Oleh: Muhammad Syarkawi Rauf
(Tim Pengembangan Strategis dan Akselerasi Kinerja Universitas Hasanuddin – Tim PaSAK Unhas)
HARIAN.FAJAR.CO.ID, MAKASSAR — Pemilu presiden Amerika Serikat (AS) menarik untuk diamati mengingat perubahan kebijakan ekonomi AS akan berdampak langsung terhadap Emerging Market Economies (EMEs), termasuk Indonesia.
Dua kubu yang bersaing, kubu Republik yang diwakili Donald Trump dan kubu Demokrat diwakili Joe Biden (mengundurkan diri) memiliki orientasi kebijakan ekonomi yang berbeda terhadap beberapa isu utama, seperti nilai tukar, suku bunga, pajak, pelayanan kesehatan dan lainnya.
Salah satu isu yang menarik adalah soal kebijakan nilai tukar dolar AS terhadap sejumlah mata uang utama dunia. Bagi Trump, kebijakan strong dollar tidak menguntungkan karena mengurangi daya saing produk manufaktur AS di pasar global dan menaikkan defisit perdagangan AS terhadap sejumlah negara, khususnya China.
Kubu Trump, jika terpilih lagi untuk kedua kalinya, akan terlibat perang dagang dengan China sebagai pesaing utama AS. Pemerintahan Trump akan membuat nilai tukar dollar AS terdepresiasi terhadap mata uang utama dunia, seperti yuan China, yen Jepang, Euro, poundsterling Inggris dan lainnya.
Namun demikian, sejumlah ekonom, seperti Maurice Obstfeld, ex chief economist International Monetary Fund (IMF) menganggap bahwa kebijakan ekonomi Trump bertentangan satu satu sama lain.
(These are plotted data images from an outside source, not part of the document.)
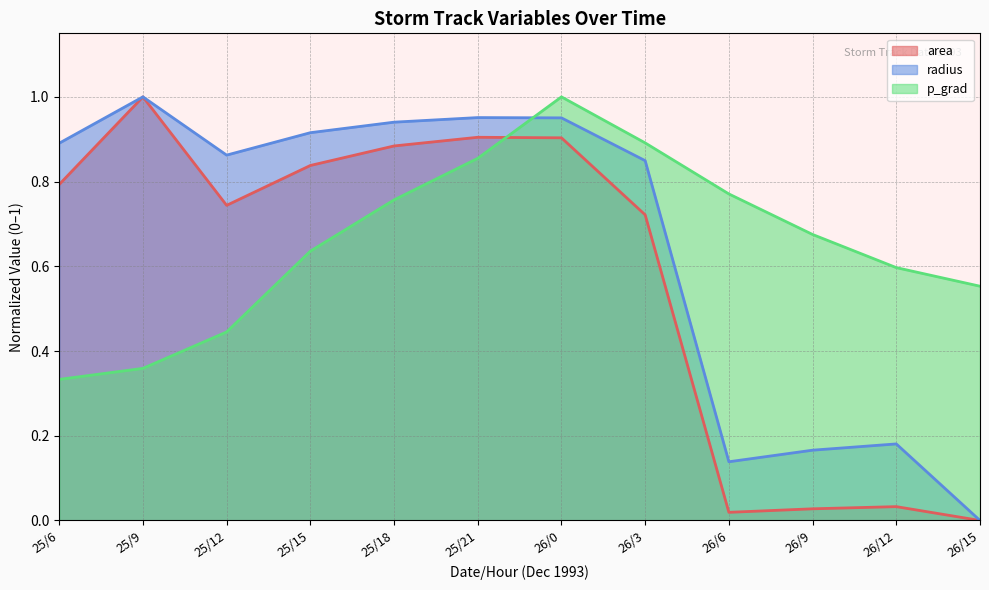

At how many categories does at least one series exceed 0?

12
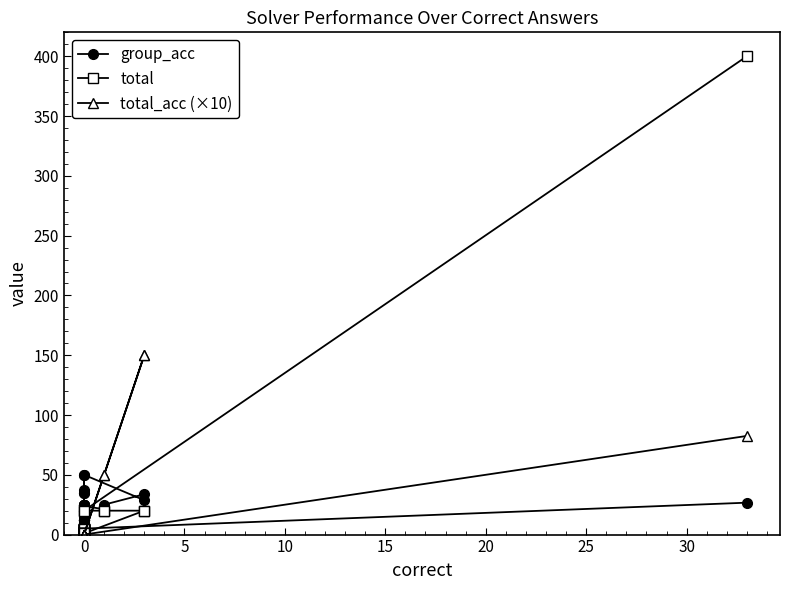

True or false: total has more than 0 points higher than both neighbors.

False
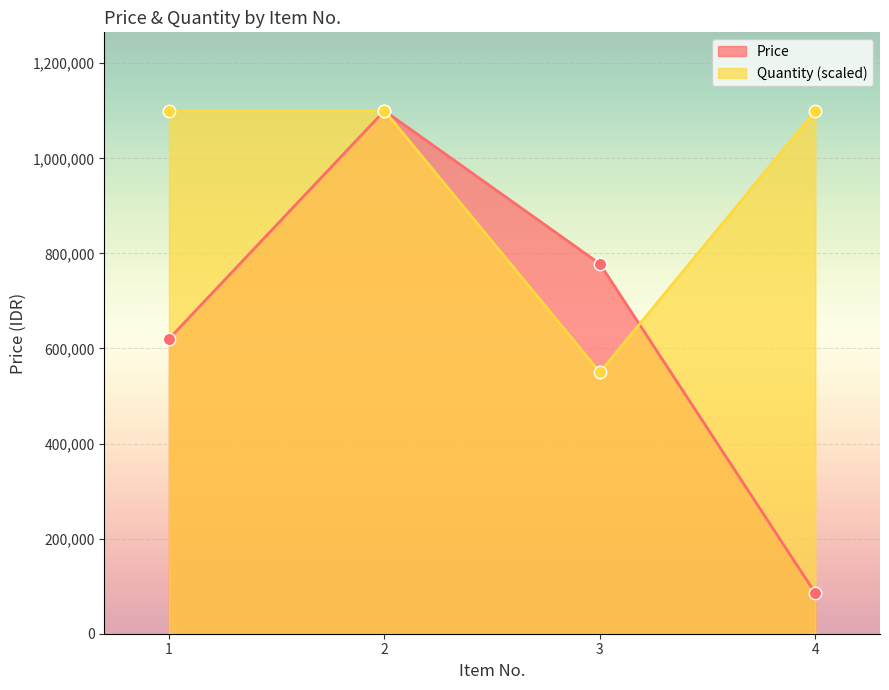

Which series has the largest total across all categories?

Quantity (scaled)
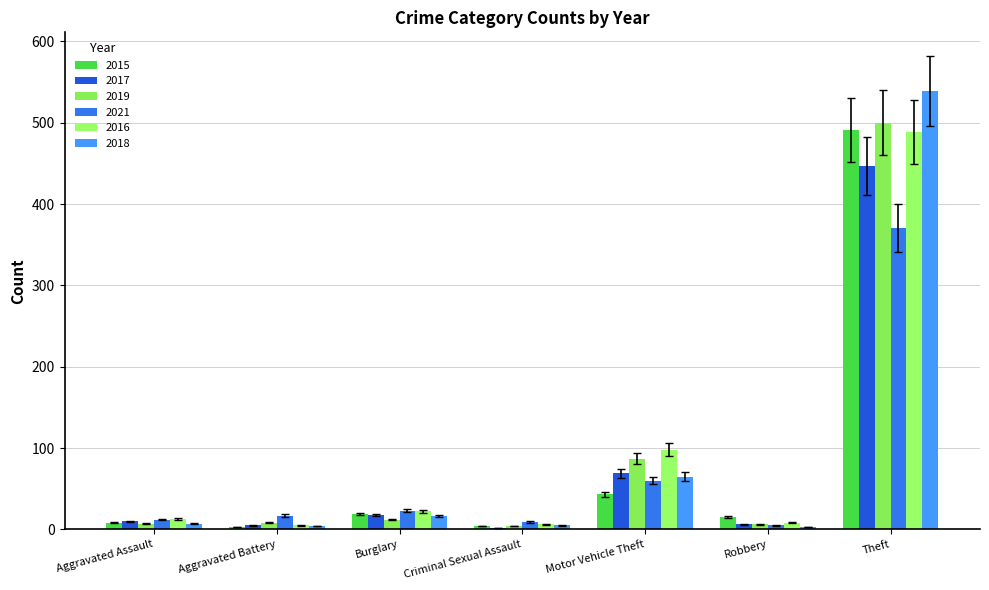

Which series has the largest range (max minus min)?

2018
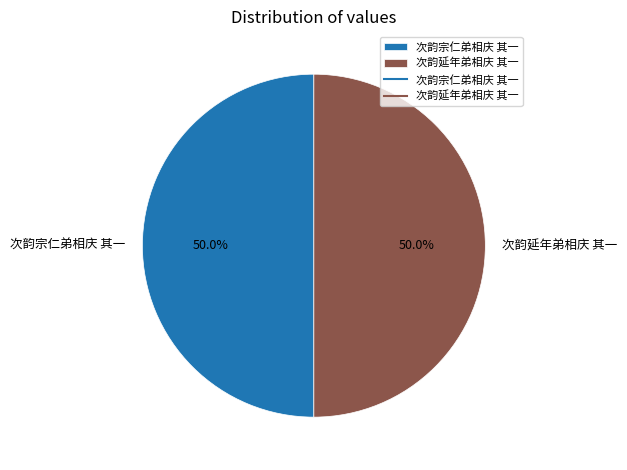

What is the ratio of the value at 次韵延年弟相庆 其一 to the value at 次韵宗仁弟相庆 其一?

1.0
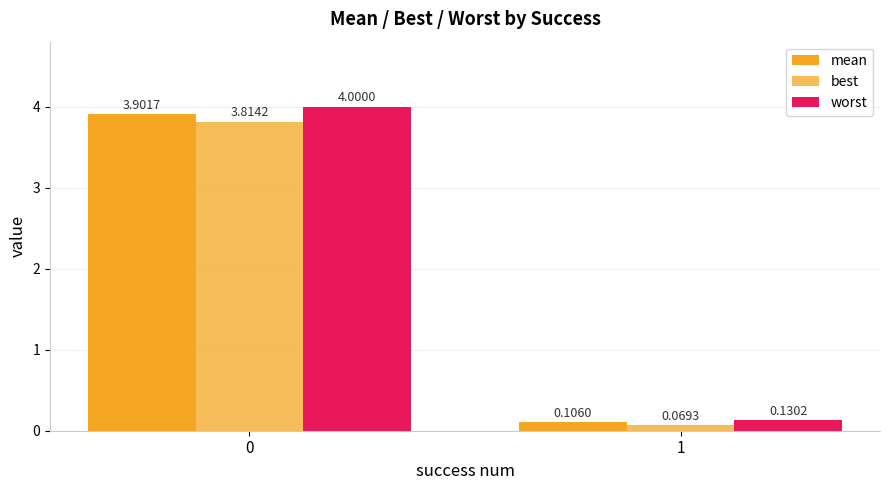

What is the spread (max minus min) of values at 0?

0.2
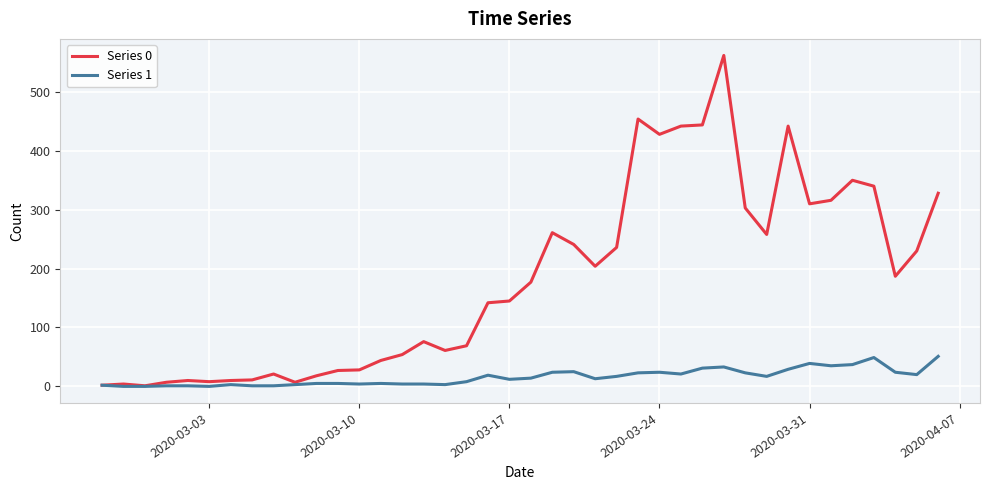

True or false: Series 1 has more than 2 interior local peaks.

True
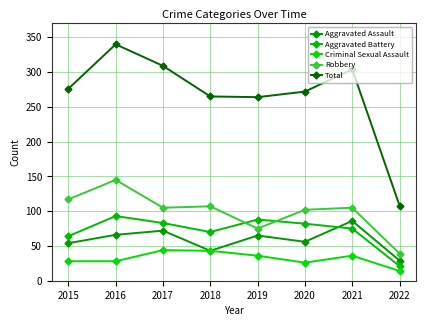

Which series has the largest total across all categories?

Total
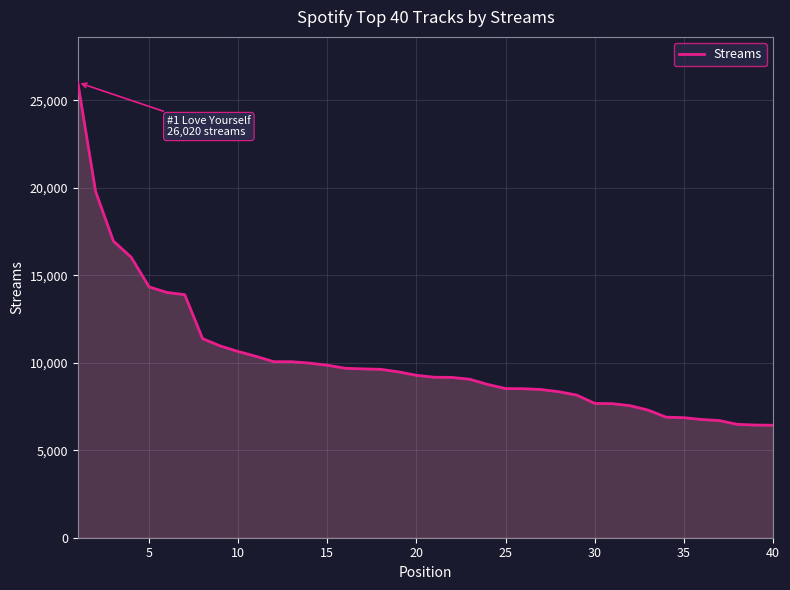

What is the maximum value shown in the chart?

26020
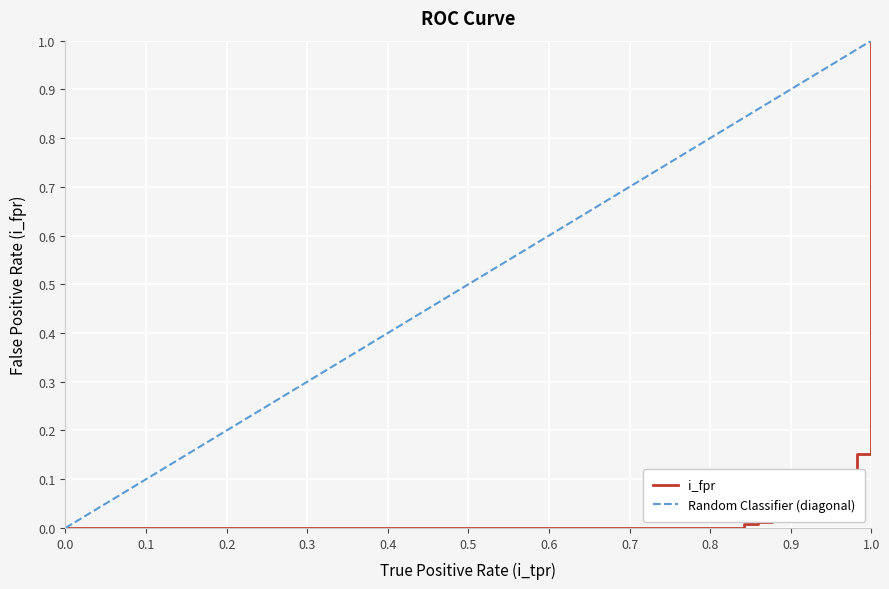

Rank the categories by value from lowest to highest.

0.0, 0.017543859649122806, 0.8421052631578947, 0.8421052631578947, 0.8596491228070176, 0.8596491228070176, 0.8771929824561403, 0.8771929824561403, 0.9298245614035088, 0.9298245614035088, 0.9473684210526315, 0.9473684210526315, 0.9649122807017544, 0.9649122807017544, 0.9824561403508771, 0.9824561403508771, 1.0, 1.0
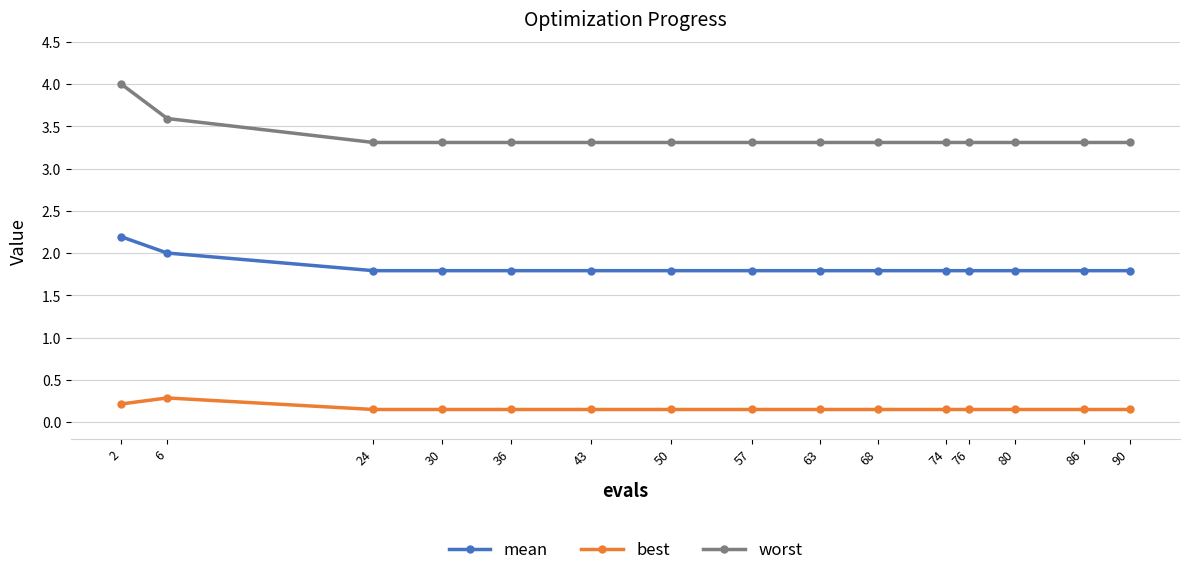

What is the value of the mean point at the 8th from the left?

1.8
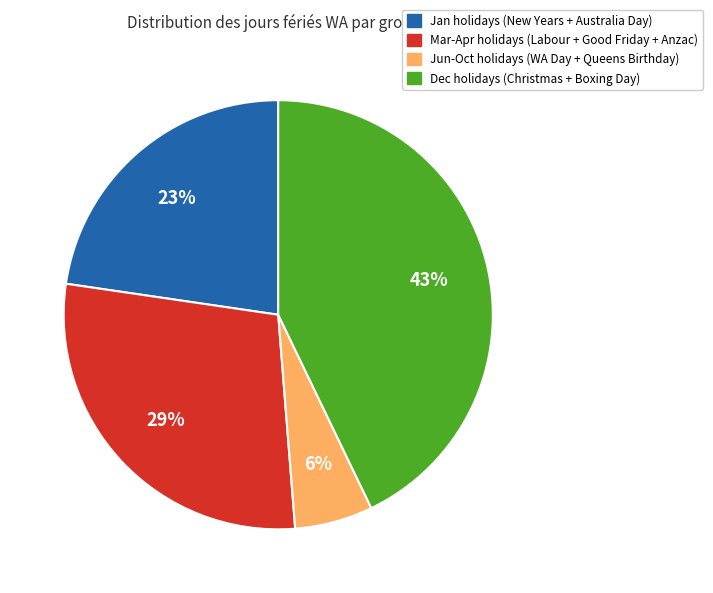

The Jun-Oct holidays (WA Day + Queens Birthday) slice represents 6% of the pie. True or false?

True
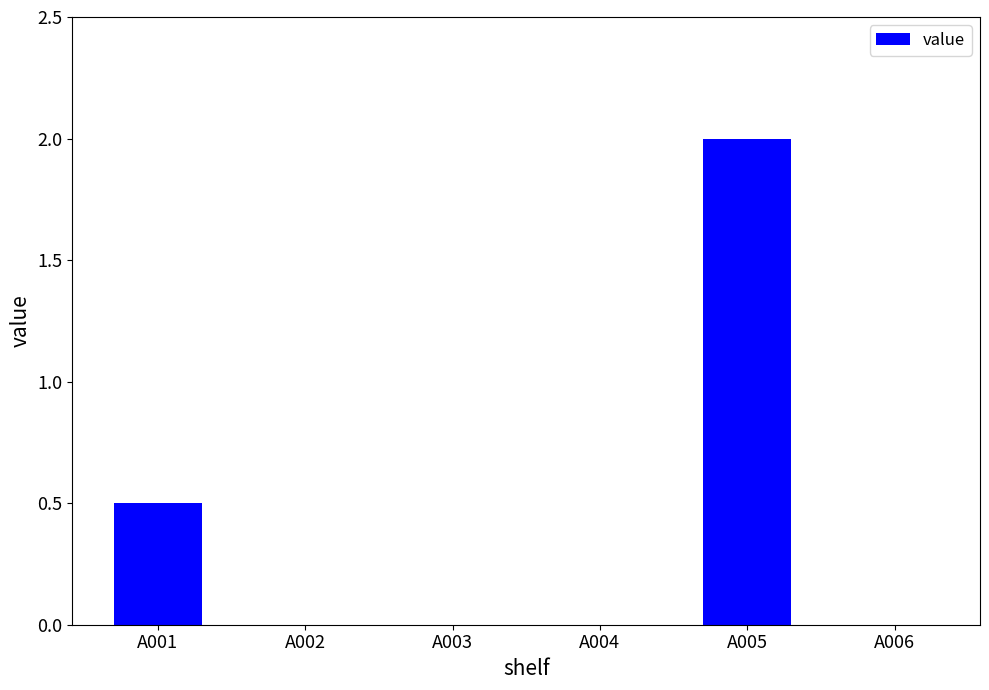

Is it true that the value at A003 is 0.0?

True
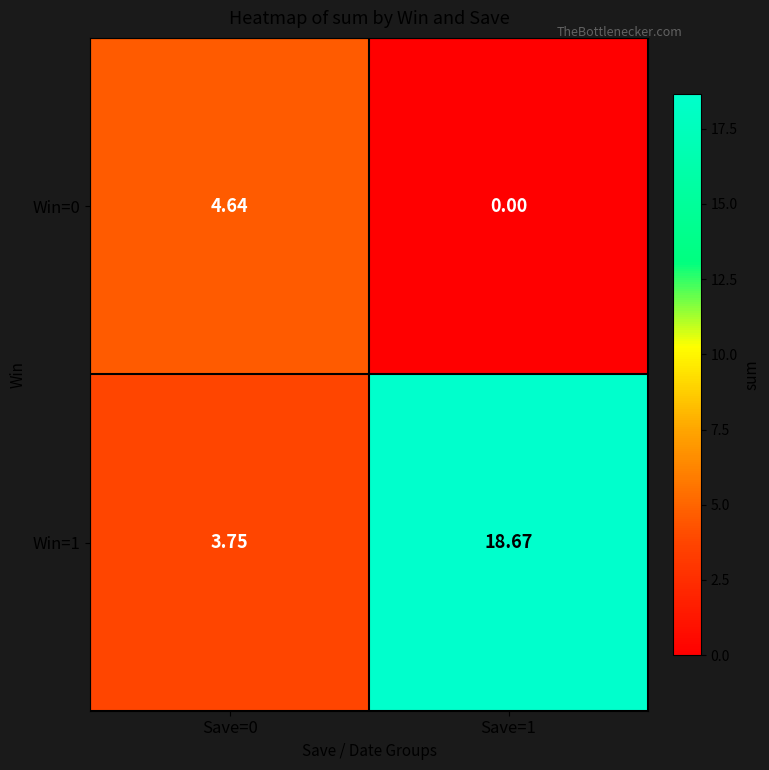

Is the value of Win=1 at Save=1 greater than the value of Win=0 at Save=0?

Yes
Sebagai contoh, Trump berusaha membuat dollar AS melemah tetapi pada saat yang sama akan mengenakan bea masuk impor tinggi yang akan mengurangi impor, menaikkan ekspor dan membuat surplus pada current account. Pada akhirnya, kebijakan ini akan membuat dollar AS menguat.